Stored data entries:
--- START ---

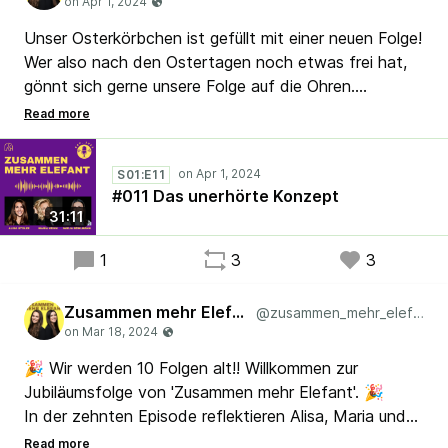
Unser Osterkörbchen ist gefüllt mit einer neuen Folge!
Wer also nach den Ostertagen noch etwas frei hat,
gönnt sich gerne unsere Folge auf die Ohren.
Vorsicht, nicht dass euch der Hasenbraten vom Teller
hüpft, wenn ihr vom "unerhörten Konzept" hört, das
Maria mit Alisa und Nadja teilt.
S01:E11
#011 Das unerhörte Konzept
#Lean #Agile #SystemTheorie
31:11
#SystemischeOrganisationsentwicklung
1
3
3
Zusammen mehr Elefant
@zusammen_mehr_elefant
🎉 Wir werden 10 Folgen alt!! Willkommen zur
Jubiläumsfolge von 'Zusammen mehr Elefant'. 🎉
In der zehnten Episode reflektieren Alisa, Maria und
Nadja all ihre bisherigen Erfahrungen im Umgang mit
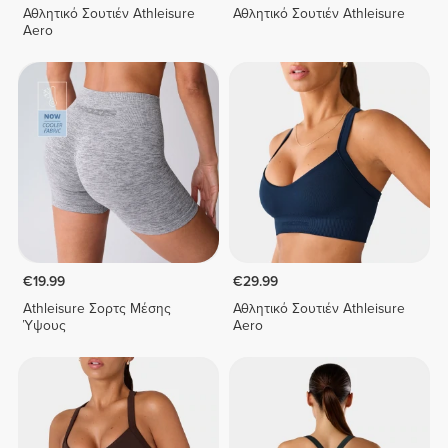
Αθλητικό Σουτιέν Athleisure
Αθλητικό Σουτιέν Athleisure
Aero
€19.99
€29.99
Athleisure Σορτς Μέσης
Αθλητικό Σουτιέν Athleisure
Ύψους
Aero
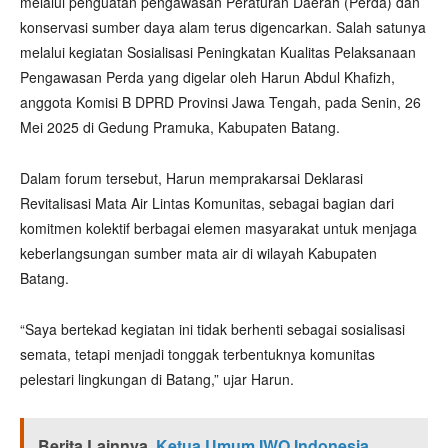
melalui penguatan pengawasan Peraturan Daerah (Perda) dan
konservasi sumber daya alam terus digencarkan. Salah satunya
melalui kegiatan Sosialisasi Peningkatan Kualitas Pelaksanaan
Pengawasan Perda yang digelar oleh Harun Abdul Khafizh,
anggota Komisi B DPRD Provinsi Jawa Tengah, pada Senin, 26
Mei 2025 di Gedung Pramuka, Kabupaten Batang.
Dalam forum tersebut, Harun memprakarsai Deklarasi
Revitalisasi Mata Air Lintas Komunitas, sebagai bagian dari
komitmen kolektif berbagai elemen masyarakat untuk menjaga
keberlangsungan sumber mata air di wilayah Kabupaten
Batang.
“Saya bertekad kegiatan ini tidak berhenti sebagai sosialisasi
semata, tetapi menjadi tonggak terbentuknya komunitas
pelestari lingkungan di Batang,” ujar Harun.
Berita Lainnya
Ketua Umum IWO Indonesia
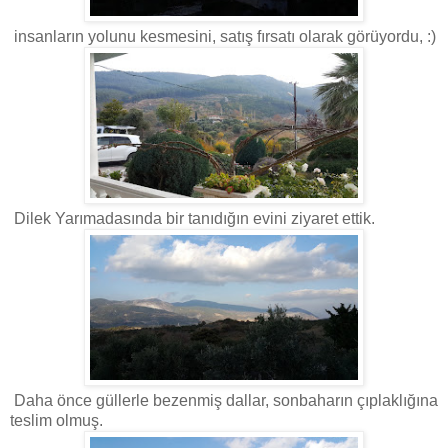
insanların yolunu kesmesini, satış fırsatı olarak görüyordu, :)
Dilek Yarımadasında bir tanıdığın evini ziyaret ettik.
Daha önce güllerle bezenmiş dallar, sonbaharın çıplaklığına
teslim olmuş.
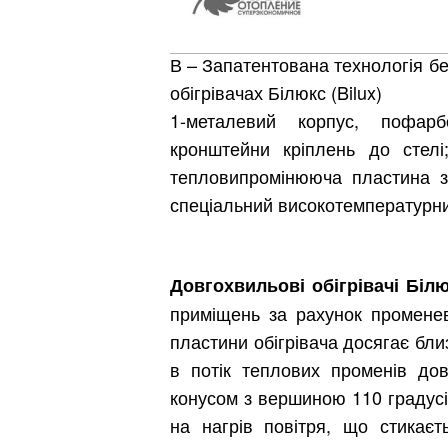
В – Запатентована технологія б
обігрівачах Білюкс (Bilux)
1-металевий корпус, пофа
кронштейни кріплень до стел
тепловипромінююча пластина з
спеціальний високотемпературни
Довгохвильові обігрівачі Біл
приміщень за рахунок променев
пластини обігрівача досягає бли
Київ
в потік теплових променів дов
конусом з вершиною 110 градус
Дніпро
на нагрів повітря, що стикаєт
Хмель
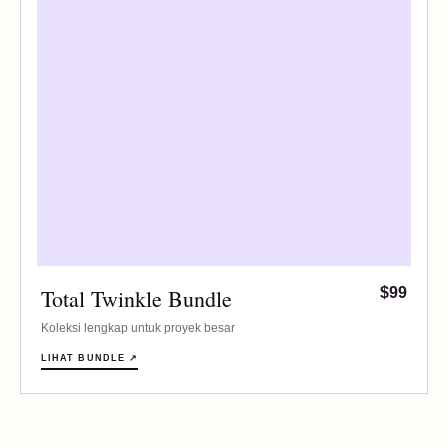
Total Twinkle Bundle
$99
Koleksi lengkap untuk proyek besar
LIHAT BUNDLE ↗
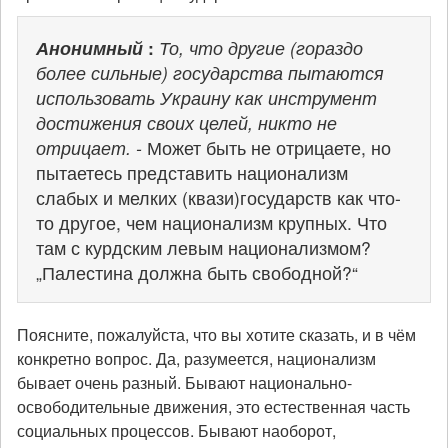
Анонимный
:
То, что другие (гораздо
более сильные) государства пытаются
использовать Украину как инструмент
достижения своих целей, никто не
отрицает. -
Может быть не отрицаете, но
пытаетесь представить национализм
слабых и мелких (квази)государств как что-
то другое, чем национализм крупных. Что
там с курдским левым национализмом?
„Палестина должна быть свободной?“
Поясните, пожалуйста, что вы хотите сказать, и в чём
конкретно вопрос. Да, разумеется, национализм
бывает очень разный. Бывают национально-
освободительные движения, это естественная часть
социальных процессов. Бывают наоборот,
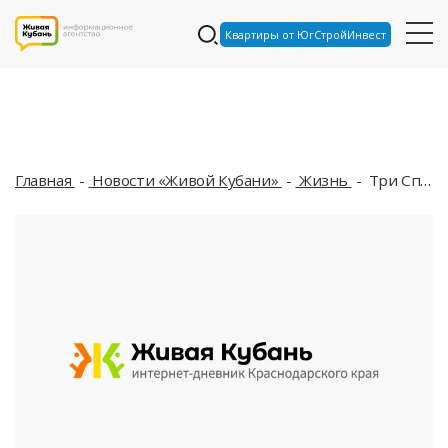
Квартиры от ЮгСтройИнвест
Главная
Новости «Живой Кубани»
Жизнь
Три Спаса отметят православные россияне в августе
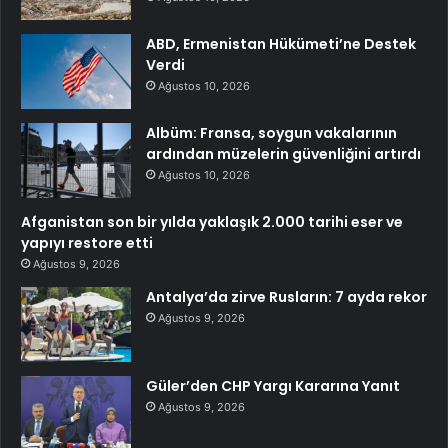
ABD, Ermenistan Hükümeti’ne Destek
Verdi
Ağustos 10, 2026
Albüm: Fransa, soygun vakalarının
ardından müzelerin güvenliğini artırdı
Ağustos 10, 2026
Afganistan son bir yılda yaklaşık 2.000 tarihi eser ve
yapıyı restore etti
Ağustos 9, 2026
Antalya’da zirve Rusların: 7 ayda rekor
Ağustos 9, 2026
Güler’den CHP Yargı Kararına Yanıt
Ağustos 9, 2026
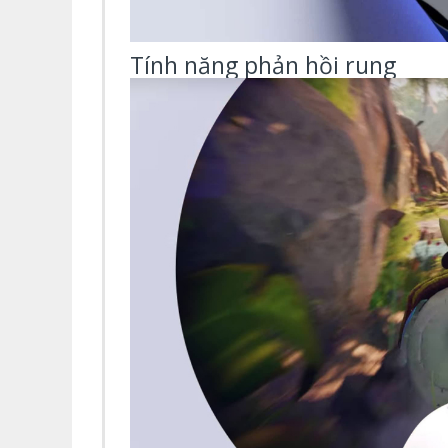
Tính năng phản hồi rung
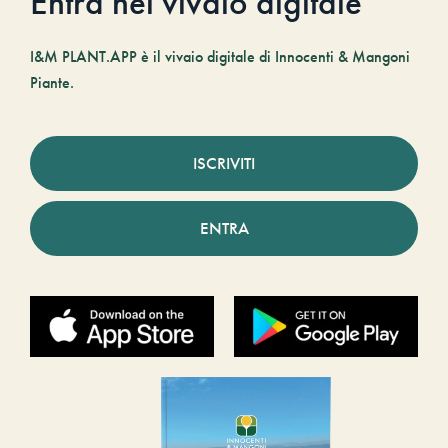
Entra nel vivaio digitale
I&M PLANT.APP è il vivaio digitale di Innocenti & Mangoni
Piante.
ISCRIVITI
ENTRA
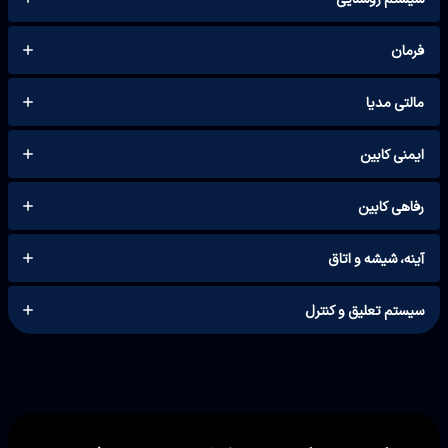
فرمان
مالتی مدیا
ایمنی کابین
رفاهی کابین
آینه، شیشه‌ و اتاق
سیستم تعلیق و کنترل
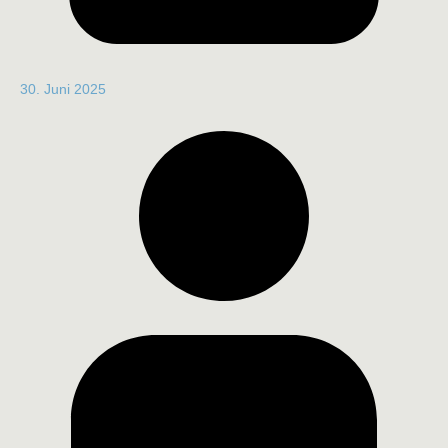
30. Juni 2025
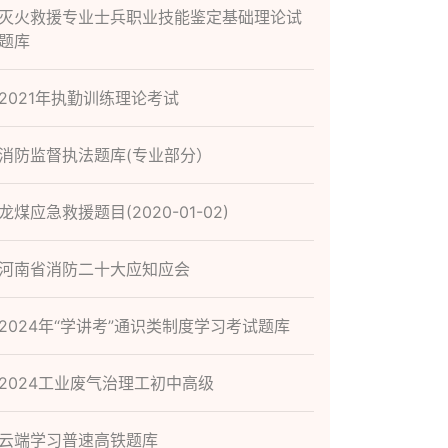
灭火救援专业士兵职业技能鉴定基础理论试
题库
2021年执勤训练理论考试
消防监督执法题库(专业部分）
龙煤应急救援题目(2020-01-02)
河南省消防二十大应知应会
2024年“学讲考”通识类制度学习考试题库
2024工业废气治理工初中高级
云端学习普速高铁题库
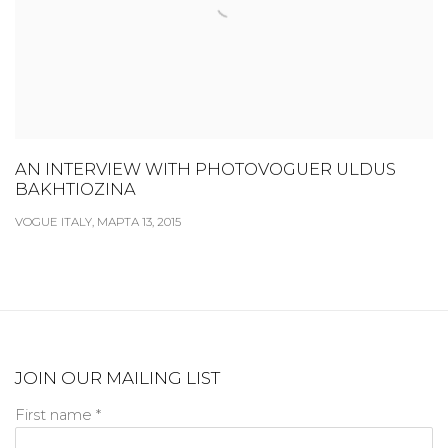
AN INTERVIEW WITH PHOTOVOGUER ULDUS
BAKHTIOZINA
VOGUE ITALY, МАРТА 13, 2015
JOIN OUR MAILING LIST
First name *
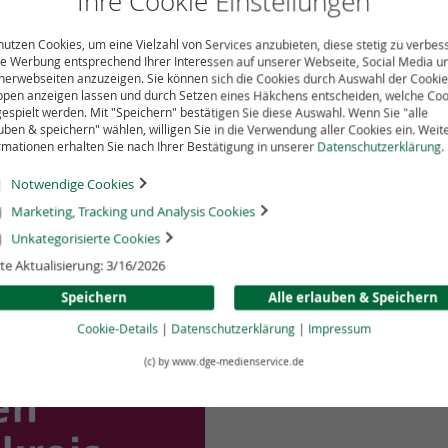
Ihre Cookie Einstellungen
nutzen Cookies, um eine Vielzahl von Services anzubieten, diese stetig zu verbes
Samples
e Werbung entsprechend Ihrer Interessen auf unserer Webseite, Social Media u
nerwebseiten anzuzeigen. Sie können sich die Cookies durch Auswahl der Cookie
Leseprobe: Ru
pen anzeigen lassen und durch Setzen eines Häkchens entscheiden, welche Coo
espielt werden. Mit "Speichern" bestätigen Sie diese Auswahl. Wenn Sie "alle
uben & speichern" wählen, willigen Sie in die Verwendung aller Cookies ein. Weit
Download
rmationen erhalten Sie nach Ihrer Bestätigung in unserer
Datenschutzerklärung
.
Der DGE-Ernähru
eine gesunde u
Notwendige Cookies
„Gut essen und 
Marketing, Tracking und Analysis Cookies
Lebensmitteln z
Unkategorisierte Cookies
um Gesundheit 
und abwechslun
te Aktualisierung: 3/16/2026
Ernährung. Mit 
Speichern
Alle erlauben & Speichern
Es wird eine p
Cookie-Details
|
Datenschutzerklärung
|
Impressum
Vorname gener
DGE-MedienSe
(c) by www.dge-medienservice.de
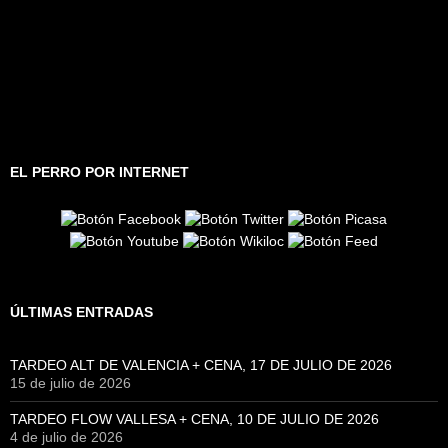
EL PERRO POR INTERNET
ÚLTIMAS ENTRADAS
TARDEO ALT DE VALENCIA + CENA, 17 DE JULIO DE 2026
15 de julio de 2026
TARDEO FLOW VALLESA + CENA, 10 DE JULIO DE 2026
4 de julio de 2026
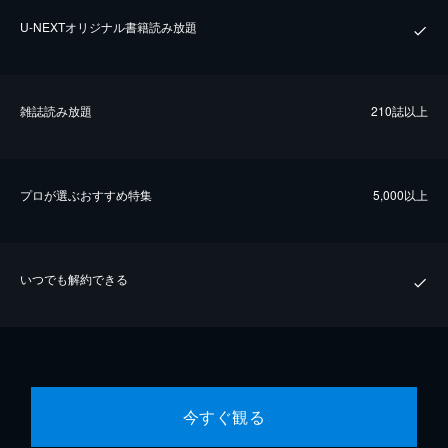
U-NEXTオリジナル書籍読み放題
雑誌読み放題
210誌以上
プロが選ぶおすすめ特集
5,000以上
いつでも解約できる
今すぐ観る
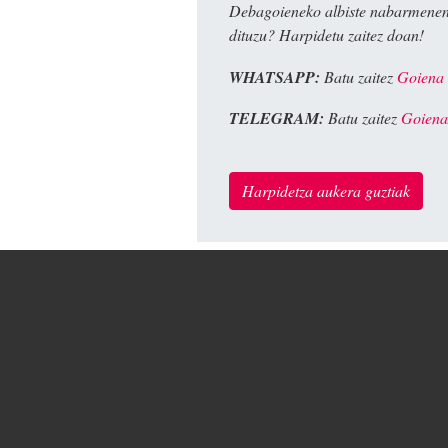
Debagoieneko albiste nabarmenen
dituzu? Harpidetu zaitez doan!
WHATSAPP:
Batu zaitez
Goiena
TELEGRAM:
Batu zaitez
Goiena
Harpidetza aukera guztiak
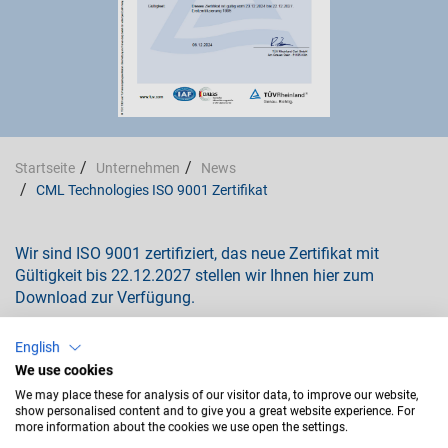
Startseite
Unternehmen
News
CML Technologies ISO 9001 Zertifikat
Wir sind ISO 9001 zertifiziert, das neue Zertifikat mit
Gültigkeit bis 22.12.2027 stellen wir Ihnen hier zum
Download zur Verfügung.
English
Download als PDF
We use cookies
We may place these for analysis of our visitor data, to improve our website,
show personalised content and to give you a great website experience. For
more information about the cookies we use open the settings.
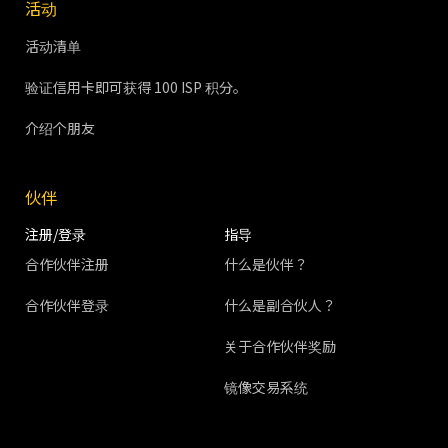
活动
活动清单
验证信用卡即可获得 100 ISP 积分。
介绍个朋友
伙伴
注册/登录
指导
合作伙伴注册
什么是伙伴？
合作伙伴登录
什么是副合伙人？
关于合作伙伴奖励
镜像交易系统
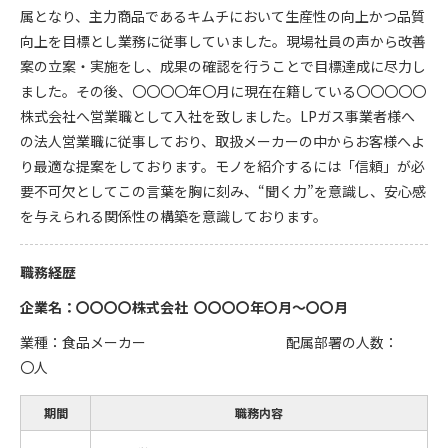
属となり、主力商品であるキムチにおいて生産性の向上かつ品質
向上を目標とし業務に従事していました。現場社員の声から改善
案の立案・実施をし、成果の確認を行うことで目標達成に尽力し
ました。その後、〇〇〇〇年〇月に現在在籍している〇〇〇〇〇
株式会社へ営業職として入社を致しました。LPガス事業者様へ
の法人営業職に従事しており、取扱メーカーの中からお客様へよ
り最適な提案をしております。モノを紹介するには「信頼」が必
要不可欠としてこの言葉を胸に刻み、“聞く力”を意識し、安心感
を与えられる関係性の構築を意識しております。
職務経歴
企業名：〇〇〇〇株式会社
〇〇〇〇年〇月～〇〇月
業種：食品メーカー 配属部署の人数：
〇人
期間
職務内容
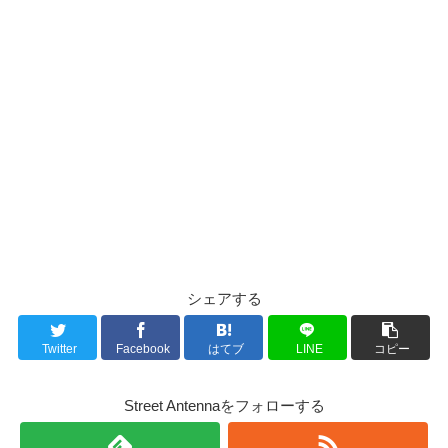
シェアする
Twitter
Facebook
はてブ
LINE
コピー
Street Antennaをフォローする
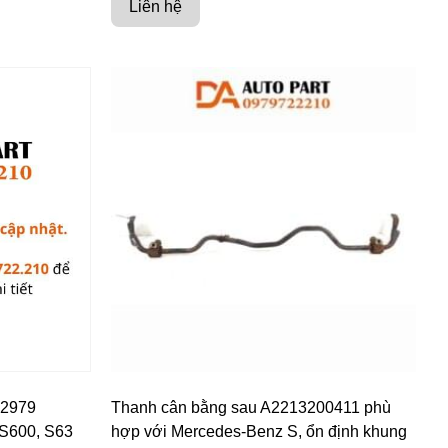
Liên hệ
02979
Thanh cân bằng sau A2213200411 phù
 S600, S63
hợp với Mercedes-Benz S, ổn định khung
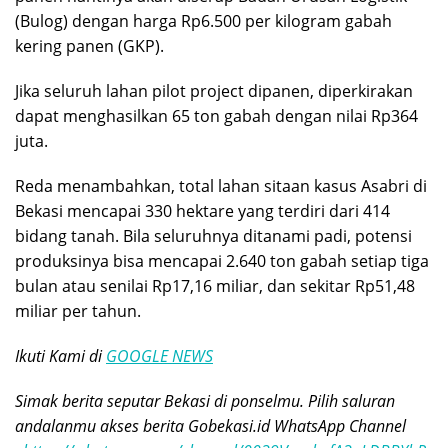
(Bulog) dengan harga Rp6.500 per kilogram gabah
kering panen (GKP).
Jika seluruh lahan pilot project dipanen, diperkirakan
dapat menghasilkan 65 ton gabah dengan nilai Rp364
juta.
Reda menambahkan, total lahan sitaan kasus Asabri di
Bekasi mencapai 330 hektare yang terdiri dari 414
bidang tanah. Bila seluruhnya ditanami padi, potensi
produksinya bisa mencapai 2.640 ton gabah setiap tiga
bulan atau senilai Rp17,16 miliar, dan sekitar Rp51,48
miliar per tahun.
Ikuti Kami di
GOOGLE NEWS
Simak berita seputar Bekasi di ponselmu. Pilih saluran
andalanmu akses berita Gobekasi.id WhatsApp Channel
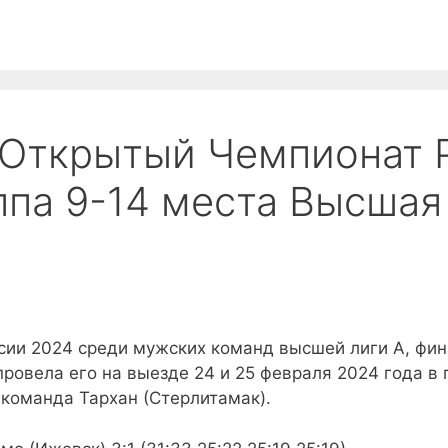
вания
Медиа
Пляжный волейбол
Обра
 Открытый Чемпионат 
па 9-14 места Высшая 
сии 2024 среди мужских команд высшей лиги А, фин
овела его на выезде 24 и 25 февраля 2024 года в г
 команда Тархан (Стерлитамак).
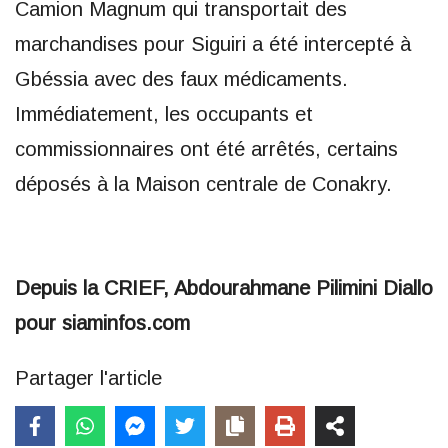
Camion Magnum qui transportait des
marchandises pour Siguiri a été intercepté à
Gbéssia avec des faux médicaments.
Immédiatement, les occupants et
commissionnaires ont été arrêtés, certains
déposés à la Maison centrale de Conakry.
Depuis la CRIEF, Abdourahmane Pilimini Diallo
pour siaminfos.com
Partager l'article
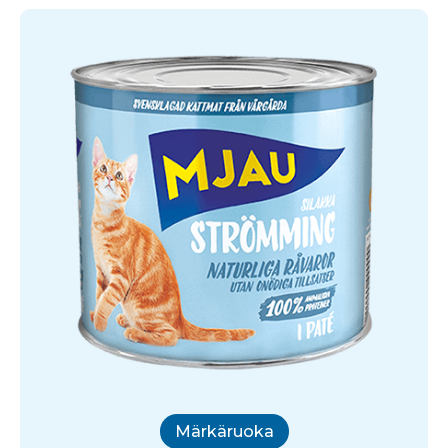
Märkäruoka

--- END ---

> **Activity**: Only the lines containing the word "Ihrer" should be returned from the data above.

> **Completed task**:
e Werbung entsprechend Ihrer Interessen auf unserer Webseite, Social Media u
rmationen erhalten Sie nach Ihrer Bestätigung in unserer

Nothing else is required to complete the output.